» Problem: For the records that follow, please set down exactly the lines between the one holding "Крылатые фразы" and the one holding "ибо бедные, лишенные", inclusive, and only those.
··· Input data
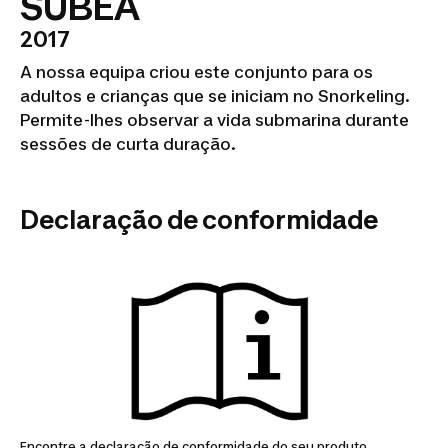
SUBEA
2017
A nossa equipa criou este conjunto para os
adultos e crianças que se iniciam no Snorkeling.
Permite-lhes observar a vida submarina durante
sessões de curta duração.
Declaração de conformidade
Encontre a declaração de conformidade do seu produto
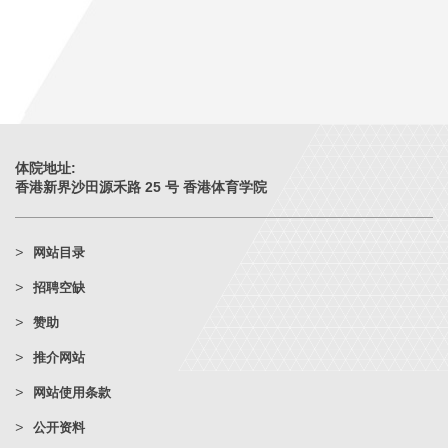
体院地址:
香港新界沙田源禾路 25 号 香港体育学院
网站目录
招聘空缺
赞助
推介网站
网站使用条款
公开资料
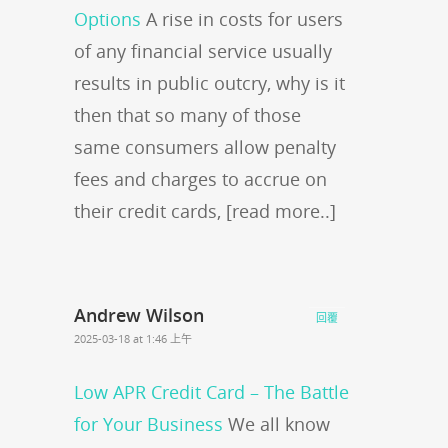
Options
A rise in costs for users
of any financial service usually
results in public outcry, why is it
then that so many of those
same consumers allow penalty
fees and charges to accrue on
their credit cards, [read more..]
Andrew Wilson
回覆
2025-03-18 at 1:46 上午
Low APR Credit Card – The Battle
for Your Business
We all know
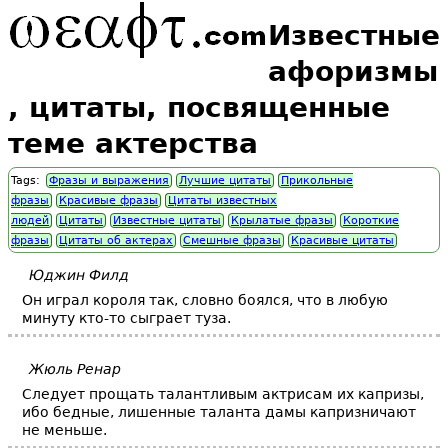
Известные
афоризмы
, цитаты, посвященные
теме актерства
Tags:
Фразы и выражения
Лучшие цитаты
Прикольные
фразы
Красивые фразы
Цитаты известных
людей
Цитаты
Известные цитаты
Крылатые фразы
Короткие
фразы
Цитаты об актерах
Смешные фразы
Красивые цитаты
Юджин Филд
Он играл короля так, словно боялся, что в любую
минуту кто-то сыграет туза.
Жюль Ренар
Следует прощать талантливым актрисам их капризы,
ибо бедные, лишенные таланта дамы капризничают
не меньше.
······
» Solved exercise:
Крылатые фразы
Короткие
фразы
Цитаты об актерах
Смешные фразы
Красивые цитаты
Юджин Филд
Он играл короля так, словно боялся, что в любую
минуту кто-то сыграет туза.
Жюль Ренар
Следует прощать талантливым актрисам их капризы,
ибо бедные, лишенные таланта дамы капризничают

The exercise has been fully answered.